Oleh: Cahyani Pramita
(Aktivis Peduli Generasi)
Film Kucumbu Tubuh Indahku semakin menuai kontroversi. Pemboikotan atasnya semakin melebar ke sejumlah daerah. Pemkot Palembang, Walikota Depok, Bupati Garut, Bupati Kubu Raya (Kalimantan Barat) menyatakan keberatan dan mengajukan larangan penanyangan film tersebut di bioskop masing-masing. Film ini dinilai bertentangan dengan norma agama karena mengandung nilai dan adegan perilaku penyimpangan seksual (LGBT). Kalau dilihat dari cuplikannya saja, film itu mengandung nilai negative dan dapat mempengaruhi generasi muda. Ini tidak layak”, terang Bupati Garut, Rudy Gunawan (ngopibareng.id, 4/5/2019).
Sejumlah sineas menyampaikan sikap protes terkait pemboikotan ini melalui media social. Joko Anwar menyebut, pemboikotan KTI merupakan sikap intoleransi yang belakangan tumbuh subur di Indonesia. “saat sekelompok orang memaksakan nilai yang mereka anut kepada orang lain, itu intoleransi. Saat beberapa orang tidak diijinkan menjalani nilai yang mereka pilih itu juga intoleransi (liputan6.com, 2/5/2019).
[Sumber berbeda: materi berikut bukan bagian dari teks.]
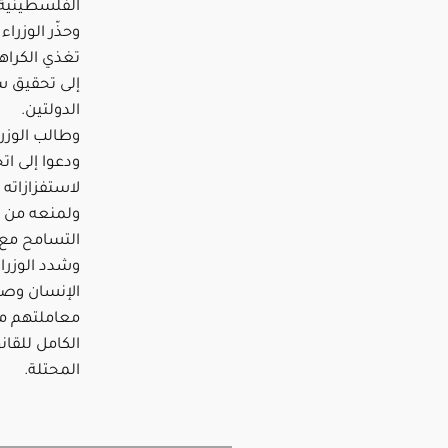
الفلسطينية 
وحذّر الوزرا
تغذي الكراه
إلى تحقيق س
الدولتين.
وطالب الوزرا
ودعوا إلى ات
لاستفزازاته 
ولمنعه من م
التسامح مع م
وشدد الوزرا
الإنسان وص
معاملتهم مع
الكامل للقا
المحتلة.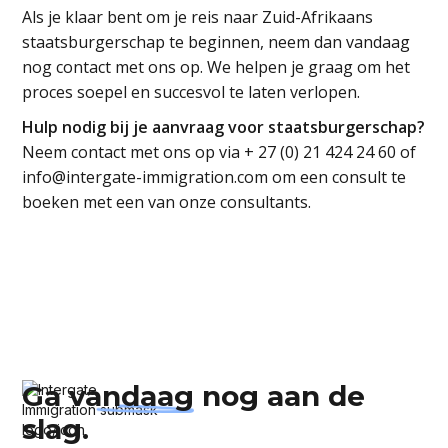
Als je klaar bent om je reis naar Zuid-Afrikaans
staatsburgerschap te beginnen, neem dan vandaag
nog contact met ons op. We helpen je graag om het
proces soepel en succesvol te laten verlopen.
Hulp nodig bij je aanvraag voor staatsburgerschap?
Neem contact met ons op via + 27 (0) 21 424 24 60 of
info@intergate-immigration.com om een consult te
boeken met een van onze consultants.
Ga
vandaag
nog aan de
slag.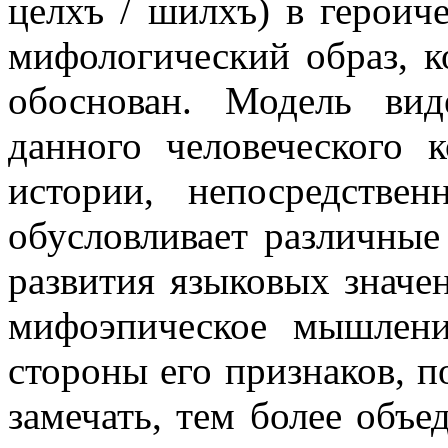
целхъ / шилхъ) в героич
мифологический образ, к
обоснован. Модель вид
данного человеческого 
истории, непосредстве
обусловливает различны
развития языковых значе
мифоэпическое мышлени
стороны его признаков, п
замечать, тем более объе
KTI bersumber dari riset tari Lengger Lanang di Banyumas yang sudah ditulis dalam Serat Centhini sejak zaman kerajaan Majapahit hingga Bissu di Sulawesi. Berfokus pada perjalanan tubuh Rianto sebagai penari Lengger Lanang, yang menghadapi sisi maskulinitas dan feminitas dalam tubuhnya, menjadikan tubuh sebagai ilmu humaniora yang penting, demikianlah papar Ifa selaku produser rumah produksi Pourcolour Films (cnnIndonesia.com,2/5/2019)
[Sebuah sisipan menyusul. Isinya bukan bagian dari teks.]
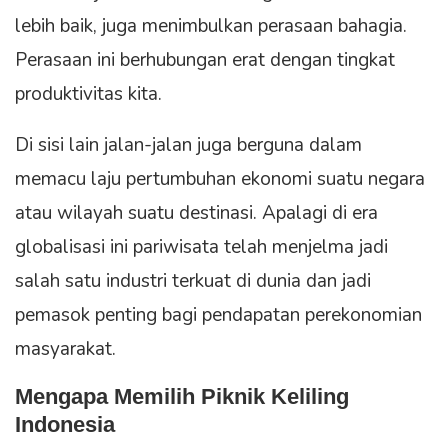
lebih baik, juga menimbulkan perasaan bahagia.
Perasaan ini berhubungan erat dengan tingkat
produktivitas kita.
Di sisi lain jalan-jalan juga berguna dalam
memacu laju pertumbuhan ekonomi suatu negara
atau wilayah suatu destinasi. Apalagi di era
globalisasi ini pariwisata telah menjelma jadi
salah satu industri terkuat di dunia dan jadi
pemasok penting bagi pendapatan perekonomian
masyarakat.
Mengapa Memilih Piknik Keliling
Indonesia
Berbagai pembelaan untuk film KTI dikemukakan dengan alasan seni, budaya, ilmu humaniora serta toleransi. Degan mudah, lantang dan penuh percaya diri ,t banyak pihak menyatakan hal yang jelas bertentangan dengan norma agama. Merekapun tidak dianggap salah karena semua berdasarkan kebebasan berpendapat yang dianut dalam demokrasi. Semua orang berhak untuk mengemukakan pendapatnya tanpa batas,tanpa control dan penilaian salah/benarnya pendapat tersebut.
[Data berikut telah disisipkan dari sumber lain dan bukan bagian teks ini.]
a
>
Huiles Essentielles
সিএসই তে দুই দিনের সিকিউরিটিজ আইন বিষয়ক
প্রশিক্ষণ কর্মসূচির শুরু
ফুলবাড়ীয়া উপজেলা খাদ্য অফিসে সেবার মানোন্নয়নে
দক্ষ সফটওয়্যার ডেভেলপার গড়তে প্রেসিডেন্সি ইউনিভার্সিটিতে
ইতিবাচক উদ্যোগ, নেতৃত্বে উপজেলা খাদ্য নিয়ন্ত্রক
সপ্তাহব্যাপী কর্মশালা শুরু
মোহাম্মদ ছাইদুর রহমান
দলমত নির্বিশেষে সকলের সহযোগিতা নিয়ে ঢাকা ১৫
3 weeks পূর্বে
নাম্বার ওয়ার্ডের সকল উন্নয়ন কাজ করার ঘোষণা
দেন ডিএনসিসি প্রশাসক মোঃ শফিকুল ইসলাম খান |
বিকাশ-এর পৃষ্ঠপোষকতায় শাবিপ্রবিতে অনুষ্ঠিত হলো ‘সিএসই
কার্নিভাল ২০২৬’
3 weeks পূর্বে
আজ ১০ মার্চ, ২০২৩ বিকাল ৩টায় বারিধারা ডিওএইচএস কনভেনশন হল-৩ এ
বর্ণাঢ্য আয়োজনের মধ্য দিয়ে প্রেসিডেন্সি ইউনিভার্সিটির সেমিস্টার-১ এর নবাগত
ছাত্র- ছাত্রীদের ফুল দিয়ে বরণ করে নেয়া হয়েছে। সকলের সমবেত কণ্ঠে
Kebebasan berperilaku juga dijamin di alam demokrasi ini. Semua orang berhak membuat, menayangkan, menonton film apapun. Lembaga sensor hanya sedikit mengedit adegan yang ada tanpa boleh mengurangi nilai yang terkandung dan pesan yang ingin disampaikan didalamnya. Film KTI telah lulus sensor sebanyak dua kali namun sekali lagi, sensor ini tetap tidak menghilangkan asas awal kebebasan berperilaku didalamnya.
Apa jadinya saat kehidupan ini serba bebas, tidak ada standart benar/salah yang baku? Semua diserahkan kepada akal, perasaan hingga kepentingan masing-masing pihak. Kontroversi film KTI ini sangatlah mudah diakhiri dengan pemboikotan jika negeri ini tidak menggunakan demokrasi yang menjamin kebebasan berpendapat dan berperilaku.
Islam memandang setiap tindakan (sikap maupun ucapan) manusia harus berlandaskan aturanNya. Terikat dengan halal-haram yang telah ditentukan. Ruang kebebasan diganti dengan ruang ketaatan. Ketaatan yang tidak menyakitkan, namun justru menyelamatkan. Keharaman pornografi, pornaksi, LGBT jelas akan meniadakan film semacam KTI yang berlindung dibalik seni, budaya hingga ilmu humaniora yang tak bersumber dari ajaran Islam. Campakkan KTI, Campakkan Demokrasi!!